* _What the exercise asks_
Continue the baseball passage about Kurtz's six-hit game and the rookie pitcher Misiorowski, starting right after its last sentence.

* _Passage given_
That belongs to A’s rookie first baseman Kurtz, who, three months after his major league debut, turned in arguably the greatest game by a hitter. Facing the Houston Astros on July 25, Kurtz, 22, started with a single in the first inning, followed with a home run in the second, doubled off the top of the wall in left field two innings after that, and finished homer, homer, homer in his final three at-bats.

The home runs came off four pitchers: starter Ryan Gusto, relievers Nick Hernandez and Kaleb Ort, and utility man Cooper Hummel, whose 77.6 mph meatball went over the short porch in left field at Daikin Park. Five of Kurtz’s six hits that night went to the opposite field, a testament to his lethal bat that should win him unanimous American League Rookie of the Year honors and will land him on plenty of AL MVP ballots.

Kurtz finished the game with 19 total bases, tying a record that has long belonged to Shawn Green, whose line was almost identical to Kurtz’s: a single, a double and four home runs with six runs — but only seven RBIs. Yes, all four of Green’s homers came off big league pitchers, and he did it at Miller Park, a tougher place in 2002 to hit homers than Daikin in 2025.

When trying to adjudicate a winner, every factor counts. But for argument’s sake, let’s say Kurtz’s game was better than Green’s because of that additional RBI. Was it superior to Ohtani’s last September in which he went 6-for-6 with a single, 2 doubles, 3 home runs, 10 RBIs and a pair of stolen bases — and in that same game he became the first player with at least 50 homers and 50 steals in a season? It’s difficult to argue with the historical nature of Ohtani’s game. Context should matter, and to do something never conceived of before 2024 adds a delicious narrative flourish to Ohtani’s performance.

If Kurtz’s game isn’t the best, it’s certainly among the top five. And in the year of the four-homer game — there have been an MLB-high three this season, with Schwarber and Eugenio Suarez joining the party — none compared to Kurtz’s.


The average major league fastball ticked up another 0.2 mph this year, all the way to 94.4 mph, more than 3 mph harder than when the league began tracking pitch data in 2007. Pitch velocity is a marker not only for where the game is now but where it’s going. And where it has gone is featuring a starting pitcher with a slider nearly as fast as a league-average heater.

Misiorowski, the Milwaukee Brewers‘ rookie right-handed starter, is a walking outlier. At 6-foot-7, he is taller than all but 18 of the 868 players who have thrown a pitch this season, and at under 200 pounds, his slender body and its elasticity stretch the bounds of what a pitcher should look like. What they create is magic.

* _Data extract_
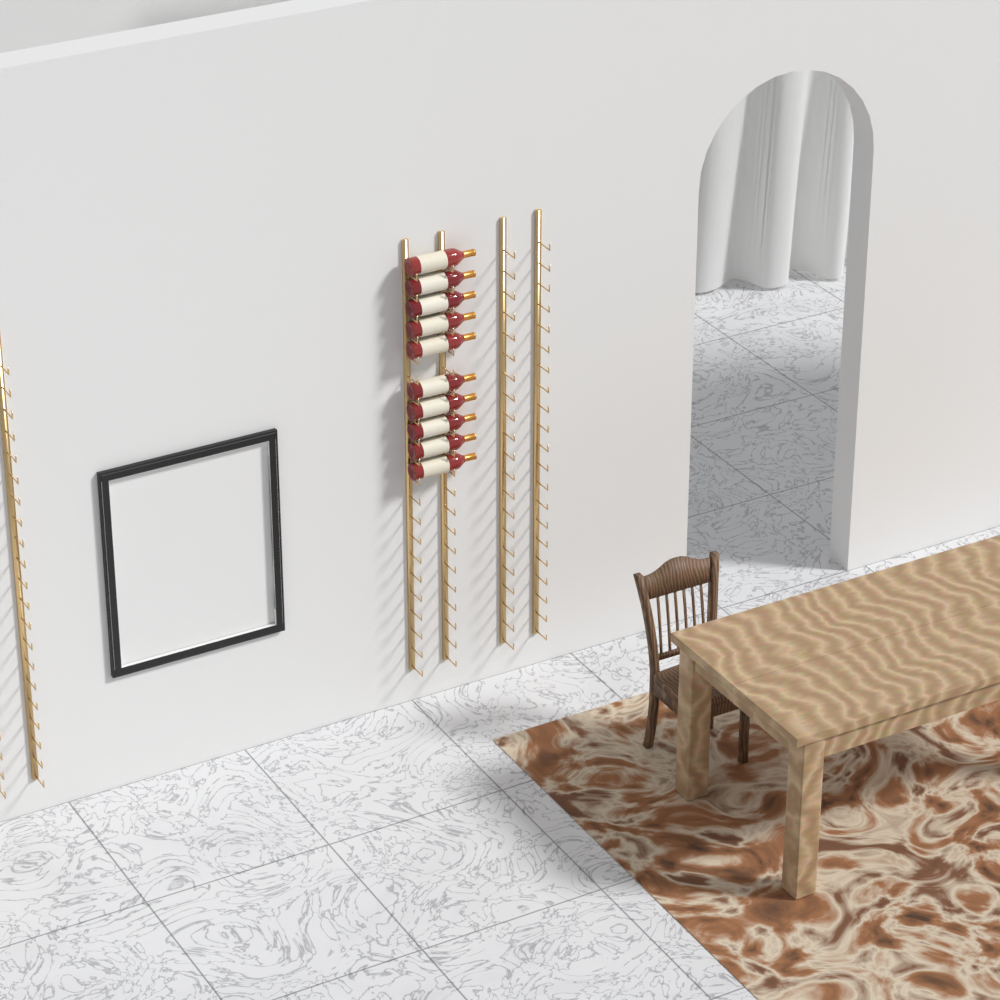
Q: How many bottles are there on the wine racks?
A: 10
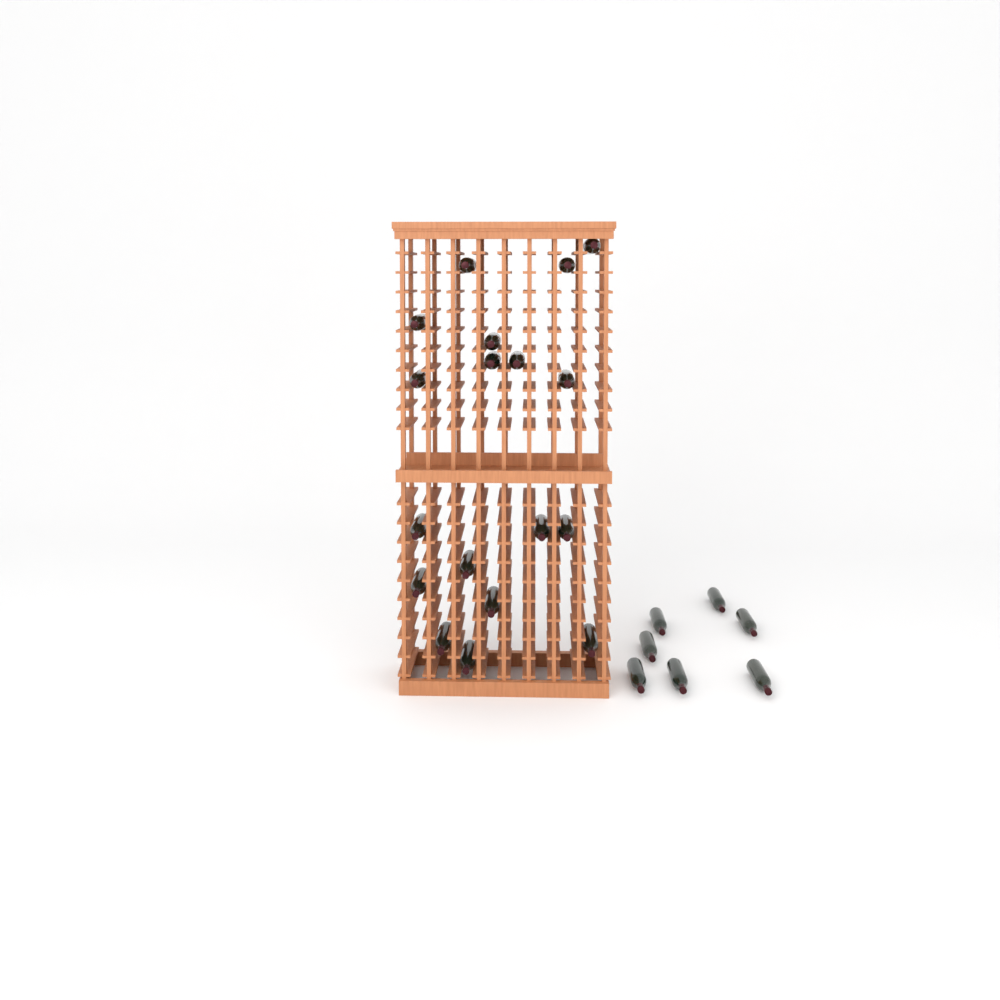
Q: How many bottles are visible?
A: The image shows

* _Written answer_
Though the 23-year-old’s triple-digit fastball generates the most oohs and ahhs, his slider induces the most gawking. Misiorowski’s slider averages 94.1 mph. He has thrown 85 of them at least 95 mph this season — a full 10-plus mph over the rest of the league’s average. He got Mookie Betts swinging on a 97.4 mph slider in August. It was the full-count version of the pitch he delivered at 95.5 mph against Willi Castro on June 20, though, that earned this award.

It wasn’t just the velocity or pitch shape that was most impressive. It was the swing Misiorowski induced. Castro just wanted to get on base. Hell, he just wanted to make contact. Instead, he got this:

That right there — the velocity, the late movement, the pitch shape — is an evolutionary slider. For all the pitchers who have made 90-plus mph sliders a regular thing, Misiorowski essentially said: “Thank you for walking so I could run.” Castro did not simply swing and miss. He got pretzeled. Misiorowski punctuated it with a celebratory twirl off the mound. The visual only amped up Miz Mania, which peaked when, barely 25 innings into his career, MLB named him an All-Star replacement.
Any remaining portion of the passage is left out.